『ぼくたちのリアル』(戸森しるこ)

ぼくたちのリアル

ぼくたちのリアル

第56回講談社児童文学新人賞受賞作。
5年生に上がったアスカには、クラス替えに関してひとつ大きな気がかりがありました。それは、学年1の人気者のリアルと同じクラスになってしまったことです。アスカとリアルは家が隣同士で幼いころから深いつながりがありましたが、地味なアスカはリアルに好意を持ちつつも劣等感も抱いていました。いままでたまたまクラスが離れていたことで心の平安を保てていたアスカは、今回のクラス替えに動揺します。そこに現れた転校生のサジが、どうもリアルに片思いをしてしまったようで、アスカの悩みは深まります。
ということで、幼なじみを取るか転校生を取るかというベタなラブコメを幼なじみの視点から描いたような物語になっています。
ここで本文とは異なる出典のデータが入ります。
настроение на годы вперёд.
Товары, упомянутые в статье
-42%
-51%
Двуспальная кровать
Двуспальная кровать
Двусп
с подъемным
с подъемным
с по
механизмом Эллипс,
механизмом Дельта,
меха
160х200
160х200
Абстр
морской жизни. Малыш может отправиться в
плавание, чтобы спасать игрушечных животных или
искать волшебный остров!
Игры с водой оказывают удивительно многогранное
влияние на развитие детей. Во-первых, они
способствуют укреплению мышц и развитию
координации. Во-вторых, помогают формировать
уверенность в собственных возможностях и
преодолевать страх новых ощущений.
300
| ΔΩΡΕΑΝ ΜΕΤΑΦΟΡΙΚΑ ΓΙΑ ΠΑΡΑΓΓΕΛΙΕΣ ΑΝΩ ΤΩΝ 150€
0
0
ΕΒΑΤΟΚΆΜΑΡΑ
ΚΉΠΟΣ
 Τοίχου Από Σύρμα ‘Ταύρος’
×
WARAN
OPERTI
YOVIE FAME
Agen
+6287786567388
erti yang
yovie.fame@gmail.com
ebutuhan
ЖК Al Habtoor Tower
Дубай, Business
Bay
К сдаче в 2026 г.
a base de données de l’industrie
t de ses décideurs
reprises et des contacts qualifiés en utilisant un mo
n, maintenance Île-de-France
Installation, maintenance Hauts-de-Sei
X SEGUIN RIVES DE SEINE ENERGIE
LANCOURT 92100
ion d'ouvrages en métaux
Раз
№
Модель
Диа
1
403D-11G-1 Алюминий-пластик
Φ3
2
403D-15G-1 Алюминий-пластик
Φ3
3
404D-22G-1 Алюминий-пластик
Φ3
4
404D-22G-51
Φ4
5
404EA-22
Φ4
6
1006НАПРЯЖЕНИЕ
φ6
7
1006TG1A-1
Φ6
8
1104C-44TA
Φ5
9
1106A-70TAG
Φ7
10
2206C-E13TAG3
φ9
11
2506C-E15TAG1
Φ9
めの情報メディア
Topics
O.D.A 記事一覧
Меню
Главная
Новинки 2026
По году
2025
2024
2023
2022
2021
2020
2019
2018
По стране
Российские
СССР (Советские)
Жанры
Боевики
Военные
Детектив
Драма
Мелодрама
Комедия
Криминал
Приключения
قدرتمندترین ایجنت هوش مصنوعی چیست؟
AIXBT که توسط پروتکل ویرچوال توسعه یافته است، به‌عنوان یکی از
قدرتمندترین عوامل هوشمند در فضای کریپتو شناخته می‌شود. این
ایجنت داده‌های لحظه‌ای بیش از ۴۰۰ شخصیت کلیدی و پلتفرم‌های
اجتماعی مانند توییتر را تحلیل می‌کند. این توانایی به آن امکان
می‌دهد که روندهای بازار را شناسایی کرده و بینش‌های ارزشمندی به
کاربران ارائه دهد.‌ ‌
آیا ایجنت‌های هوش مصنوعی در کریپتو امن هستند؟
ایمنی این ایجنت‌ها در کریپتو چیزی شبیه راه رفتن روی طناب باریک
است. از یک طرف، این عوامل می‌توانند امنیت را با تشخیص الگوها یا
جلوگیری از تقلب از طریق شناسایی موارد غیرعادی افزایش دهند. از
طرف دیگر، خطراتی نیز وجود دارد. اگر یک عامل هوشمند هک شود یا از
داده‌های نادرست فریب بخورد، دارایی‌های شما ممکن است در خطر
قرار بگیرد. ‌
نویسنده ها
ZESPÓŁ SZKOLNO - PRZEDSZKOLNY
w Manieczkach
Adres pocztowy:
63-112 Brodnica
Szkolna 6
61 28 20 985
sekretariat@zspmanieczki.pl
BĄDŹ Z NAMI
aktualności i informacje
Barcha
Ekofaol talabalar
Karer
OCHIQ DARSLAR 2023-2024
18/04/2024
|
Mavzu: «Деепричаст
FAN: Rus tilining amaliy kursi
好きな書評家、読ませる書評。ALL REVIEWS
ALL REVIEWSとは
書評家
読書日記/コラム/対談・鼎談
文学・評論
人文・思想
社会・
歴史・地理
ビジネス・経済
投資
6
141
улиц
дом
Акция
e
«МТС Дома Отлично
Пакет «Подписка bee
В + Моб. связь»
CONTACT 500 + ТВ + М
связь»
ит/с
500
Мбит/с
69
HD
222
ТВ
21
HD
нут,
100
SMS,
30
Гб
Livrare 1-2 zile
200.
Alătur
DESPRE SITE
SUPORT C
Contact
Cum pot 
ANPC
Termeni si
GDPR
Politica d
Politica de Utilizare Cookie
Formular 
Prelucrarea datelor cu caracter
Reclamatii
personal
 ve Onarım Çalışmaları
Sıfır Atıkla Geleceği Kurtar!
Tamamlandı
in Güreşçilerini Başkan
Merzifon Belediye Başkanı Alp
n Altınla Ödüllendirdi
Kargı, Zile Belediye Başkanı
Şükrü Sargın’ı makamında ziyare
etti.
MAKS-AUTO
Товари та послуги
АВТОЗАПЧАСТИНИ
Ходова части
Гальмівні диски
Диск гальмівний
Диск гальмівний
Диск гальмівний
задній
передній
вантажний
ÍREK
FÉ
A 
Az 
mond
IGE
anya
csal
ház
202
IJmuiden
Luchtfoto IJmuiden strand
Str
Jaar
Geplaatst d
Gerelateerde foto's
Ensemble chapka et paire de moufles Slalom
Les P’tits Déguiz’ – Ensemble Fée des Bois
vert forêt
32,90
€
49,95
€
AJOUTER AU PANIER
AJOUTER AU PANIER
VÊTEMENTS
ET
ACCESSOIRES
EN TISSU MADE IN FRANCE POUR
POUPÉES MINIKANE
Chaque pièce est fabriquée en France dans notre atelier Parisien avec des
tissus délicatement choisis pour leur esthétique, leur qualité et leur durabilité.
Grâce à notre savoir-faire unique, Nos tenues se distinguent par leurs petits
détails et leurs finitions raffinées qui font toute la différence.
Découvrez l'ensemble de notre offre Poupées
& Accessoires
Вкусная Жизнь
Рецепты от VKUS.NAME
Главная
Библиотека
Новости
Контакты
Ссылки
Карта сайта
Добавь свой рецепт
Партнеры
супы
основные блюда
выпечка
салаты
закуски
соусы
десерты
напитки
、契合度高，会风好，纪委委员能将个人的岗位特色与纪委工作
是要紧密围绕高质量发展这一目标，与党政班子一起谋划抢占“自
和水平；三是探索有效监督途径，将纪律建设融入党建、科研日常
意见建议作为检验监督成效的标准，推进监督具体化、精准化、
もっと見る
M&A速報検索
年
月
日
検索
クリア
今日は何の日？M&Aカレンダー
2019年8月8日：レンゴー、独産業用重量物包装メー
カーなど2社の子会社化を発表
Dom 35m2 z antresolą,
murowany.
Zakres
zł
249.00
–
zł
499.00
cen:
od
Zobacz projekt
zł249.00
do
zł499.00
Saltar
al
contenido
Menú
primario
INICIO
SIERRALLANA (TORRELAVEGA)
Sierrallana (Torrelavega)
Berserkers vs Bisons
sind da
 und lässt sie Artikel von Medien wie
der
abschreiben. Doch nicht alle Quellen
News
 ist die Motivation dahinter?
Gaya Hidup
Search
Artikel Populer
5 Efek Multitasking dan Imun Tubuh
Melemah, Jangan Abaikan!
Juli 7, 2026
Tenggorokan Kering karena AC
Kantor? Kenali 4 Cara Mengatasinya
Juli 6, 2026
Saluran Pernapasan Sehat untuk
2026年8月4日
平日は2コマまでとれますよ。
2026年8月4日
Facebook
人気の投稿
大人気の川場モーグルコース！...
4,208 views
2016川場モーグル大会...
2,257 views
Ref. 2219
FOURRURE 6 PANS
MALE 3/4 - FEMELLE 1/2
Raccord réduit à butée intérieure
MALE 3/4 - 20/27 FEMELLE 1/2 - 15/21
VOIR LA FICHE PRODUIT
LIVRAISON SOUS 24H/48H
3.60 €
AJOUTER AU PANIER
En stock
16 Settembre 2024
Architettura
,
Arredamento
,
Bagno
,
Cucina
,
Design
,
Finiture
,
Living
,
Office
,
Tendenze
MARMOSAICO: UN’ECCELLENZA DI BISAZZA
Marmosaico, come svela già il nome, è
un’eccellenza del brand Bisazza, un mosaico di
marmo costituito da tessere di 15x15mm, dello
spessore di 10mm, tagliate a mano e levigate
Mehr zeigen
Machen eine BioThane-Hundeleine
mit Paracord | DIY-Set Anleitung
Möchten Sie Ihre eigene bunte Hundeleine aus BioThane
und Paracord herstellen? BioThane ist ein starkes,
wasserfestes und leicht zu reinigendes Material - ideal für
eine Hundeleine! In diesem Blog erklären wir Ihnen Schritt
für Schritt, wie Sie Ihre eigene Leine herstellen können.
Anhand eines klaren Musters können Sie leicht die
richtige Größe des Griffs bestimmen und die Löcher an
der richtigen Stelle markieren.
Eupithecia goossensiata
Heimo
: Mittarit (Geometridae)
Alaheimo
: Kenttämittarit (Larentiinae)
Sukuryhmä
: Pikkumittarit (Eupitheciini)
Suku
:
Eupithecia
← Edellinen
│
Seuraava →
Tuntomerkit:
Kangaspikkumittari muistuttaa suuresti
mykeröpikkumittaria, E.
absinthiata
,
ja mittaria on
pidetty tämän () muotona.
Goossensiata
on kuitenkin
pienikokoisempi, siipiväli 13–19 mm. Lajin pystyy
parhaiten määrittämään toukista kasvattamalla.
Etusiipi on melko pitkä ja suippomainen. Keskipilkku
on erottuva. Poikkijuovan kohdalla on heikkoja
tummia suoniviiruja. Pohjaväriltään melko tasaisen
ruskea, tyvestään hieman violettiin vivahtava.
リアルはラブコメの主人公らしく自分に向けられた好意に鈍感で、サジに対して気軽に「よく見るとすげぇきれいな顔してるねぇ?」と言ってみたり、持ち前のリーダー体質から体の小さいサジの保護者役を買って出てみかんの皮をむいてあげるくらい「カホゴ」にふるまったりと、罪深い言動を繰り返します。
サジはサジでけっこう腹黒い性格で、弱気なアスカの前では強い態度に出て自分の思い通りに動かしたりします。リアルに振られて不登校になった女子を学校に戻すためにサジが暗躍するエピソードは、ちょっと怖いです。このサジの性格により、ややドロドロ度が高いラブコメに仕上がっています。
リアルはコミュニケーション能力の化け物で、リアルの目の届く範囲では学級の平和はおおむね守られます。しかし、人気者であるがゆえに恋愛絡みのトラブルを招く面もあります。また、いかにリアルといえどもすべてに目が届くわけではないので、完全に学級を平和にすることはできません。リアルというカリスマ性を持つ子どもを物語の中心に据えることで、コミュニケーションの戦場としての学級の一側面を描き出すことに成功しているように思います。